Do you not see anything at all on screen?
for now i could only suggest you that you take out the cmos battery for at least 5min and to take out the cpu check pins and reseat it, if that doesn't fix the issue you might have done something during the move that resulted in this issue


----------



## iNgsane (Nov 29, 2012)

Doc41 said:


> Do you not see anything at all on screen?
> for now i could only suggest you that you take out the cmos battery for at least 5min and to take out the cpu check pins and reseat it, if that doesn't fix the issue you might have done something during the move that resulted in this issue



nothing shows onscreen "no signal detected" i've already reseated the cpu, no diference. would it be safe to assume that its the MB thats broke?
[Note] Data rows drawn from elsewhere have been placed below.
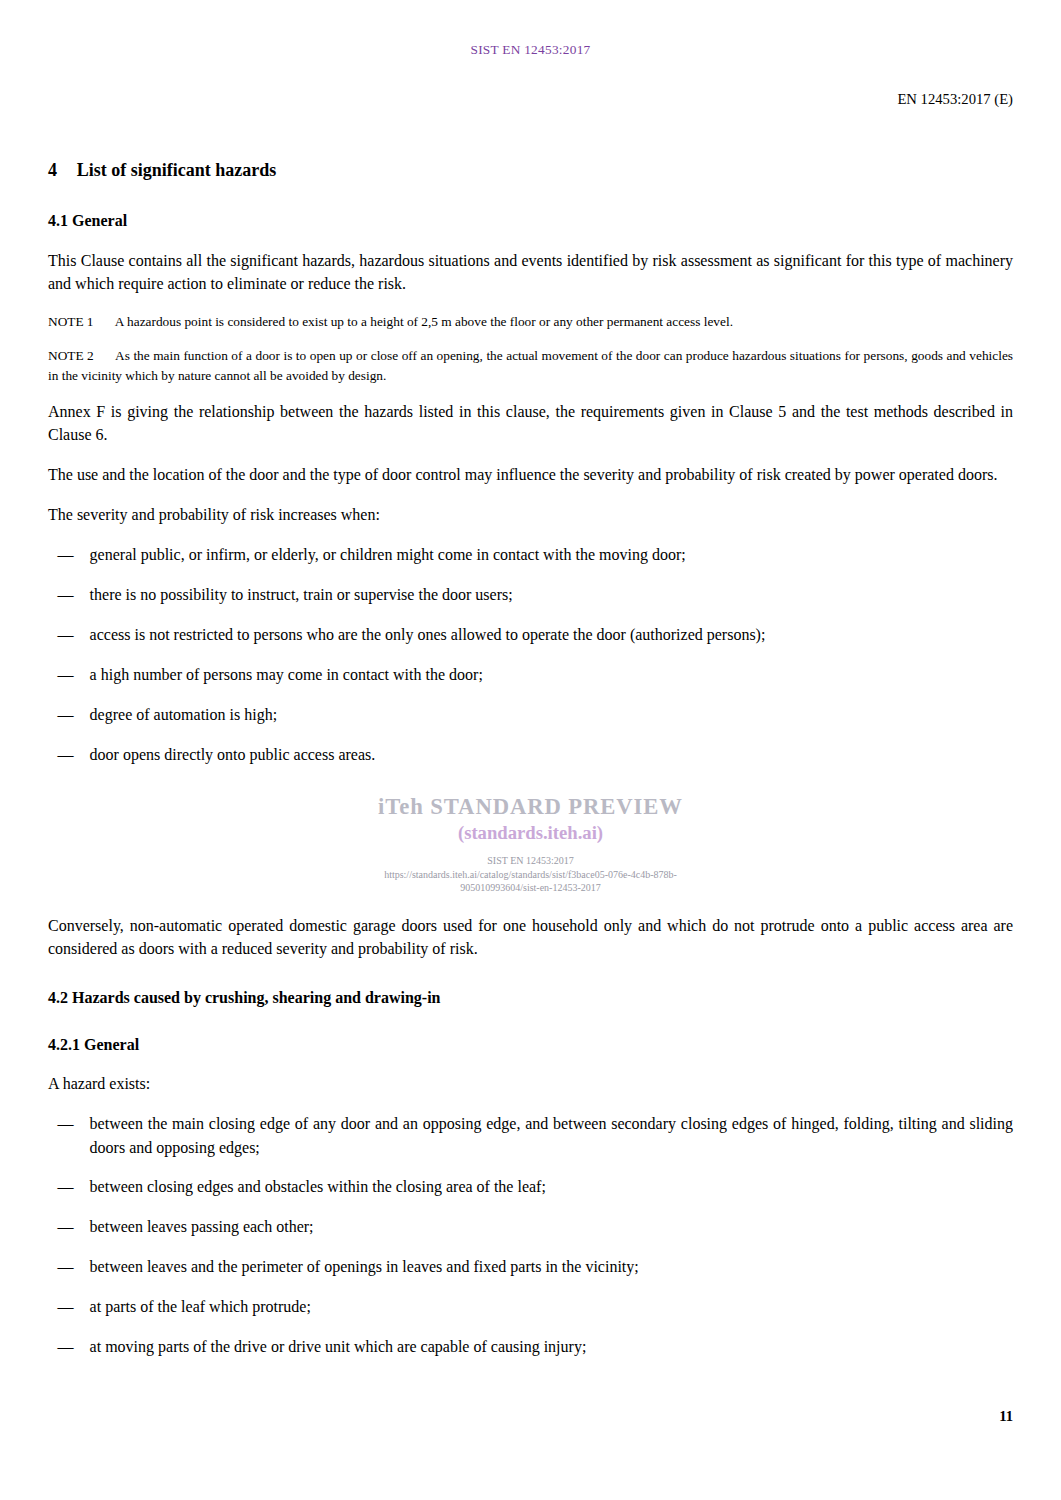SIST EN 12453:2017
EN 12453:2017 (E)
4 List of significant hazards
4.1 General
This Clause contains all the significant hazards, hazardous situations and events identified by risk assessment as significant for this type of machinery and which require action to eliminate or reduce the risk.
NOTE 1 A hazardous point is considered to exist up to a height of 2,5 m above the floor or any other permanent access level.
NOTE 2 As the main function of a door is to open up or close off an opening, the actual movement of the door can produce hazardous situations for persons, goods and vehicles in the vicinity which by nature cannot all be avoided by design.
Annex F is giving the relationship between the hazards listed in this clause, the requirements given in Clause 5 and the test methods described in Clause 6.
The use and the location of the door and the type of door control may influence the severity and probability of risk created by power operated doors.
The severity and probability of risk increases when:
general public, or infirm, or elderly, or children might come in contact with the moving door;
there is no possibility to instruct, train or supervise the door users;
access is not restricted to persons who are the only ones allowed to operate the door (authorized persons);
a high number of persons may come in contact with the door;
degree of automation is high;
door opens directly onto public access areas.
iTeh STANDARD PREVIEW
(standards.iteh.ai)
SIST EN 12453:2017
https://standards.iteh.ai/catalog/standards/sist/f3bace05-076e-4c4b-878b-
905010993604/sist-en-12453-2017
Conversely, non-automatic operated domestic garage doors used for one household only and which do not protrude onto a public access area are considered as doors with a reduced severity and probability of risk.
4.2 Hazards caused by crushing, shearing and drawing-in
4.2.1 General
A hazard exists:
between the main closing edge of any door and an opposing edge, and between secondary closing edges of hinged, folding, tilting and sliding doors and opposing edges;
between closing edges and obstacles within the closing area of the leaf;
between leaves passing each other;
between leaves and the perimeter of openings in leaves and fixed parts in the vicinity;
at parts of the leaf which protrude;
at moving parts of the drive or drive unit which are capable of causing injury;
11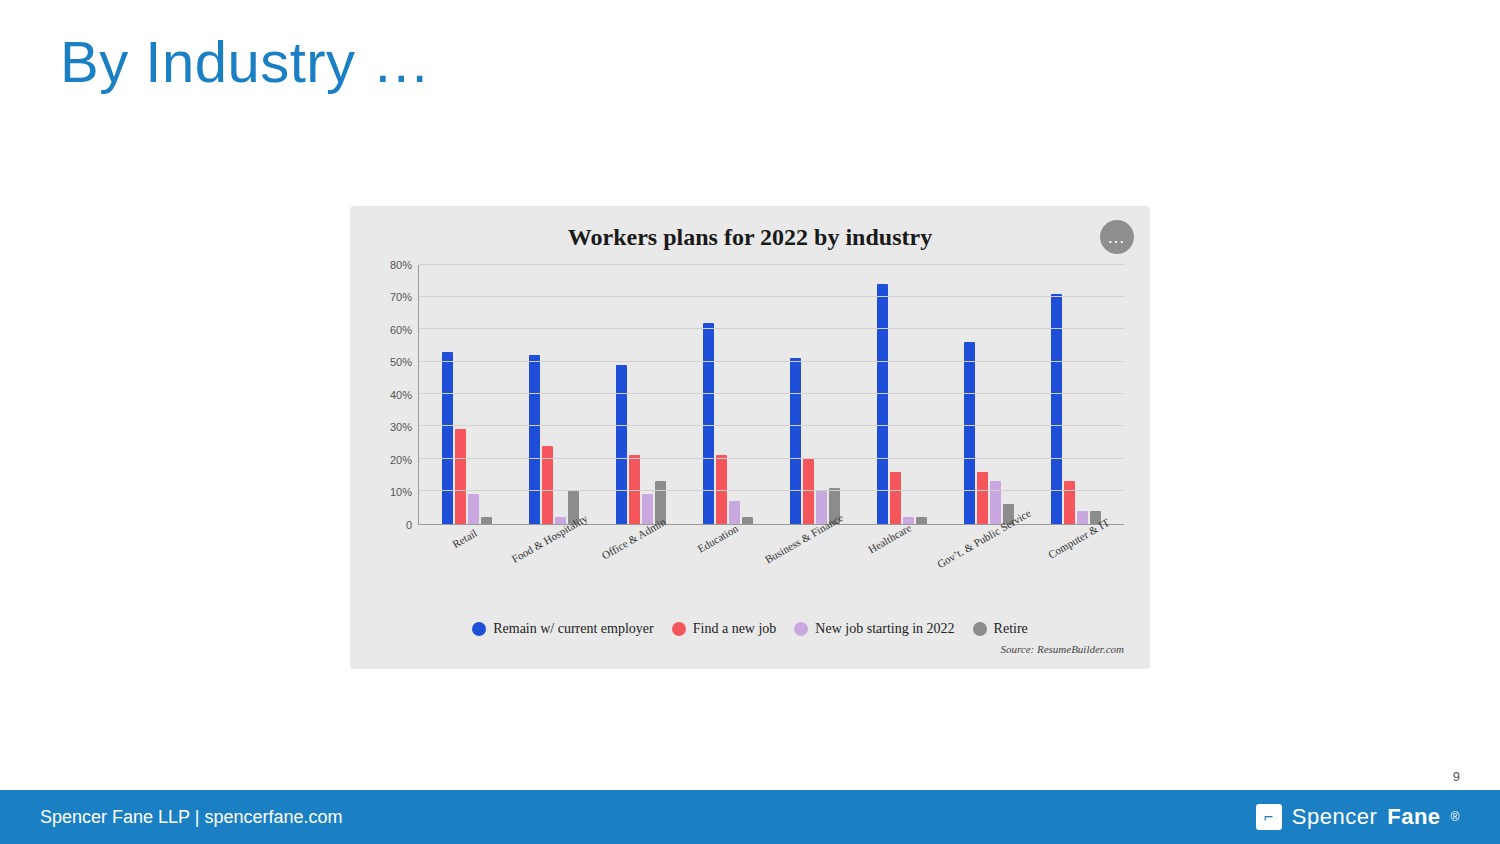By Industry …
…
Workers plans for 2022 by industry
80% 70% 60% 50% 40% 30% 20% 10% 0
Retail Food & Hospitality Office & Admin Education Business & Finance Healthcare Gov’t. & Public Service Computer & IT
Remain w/ current employer
Find a new job
New job starting in 2022
Retire
Source: ResumeBuilder.com
9
Spencer Fane LLP | spencerfane.com ⌐SpencerFane®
Should i buy a new one?


----------



## cdawall (Nov 29, 2012)

Red CPU LED on my Crosshair V Formula as well ended up just shipping it off to Asus tried multiple CPU's, ram, VGA's etc. Hopefully yours is something simpler than that. I have one off my Xeon X3440, but it is an LGA1156 cooler so I do not know if it will fit. Assuming you are CONUS you can have it for whatever shipping is.


----------



## iNgsane (Nov 29, 2012)

update guys, upon further close inspection of the motherboard, about half of the system panel connector(where you connect the power, restart, etc..case cables) has a brownish color, seems burnt and the restart button does not work, could this be the reason?


----------



## itsakjt (Nov 29, 2012)

Can you post a picture of the area?


----------



## iNgsane (Nov 29, 2012)

itsakjt said:


> Can you post a picture of the area?



i'll try


----------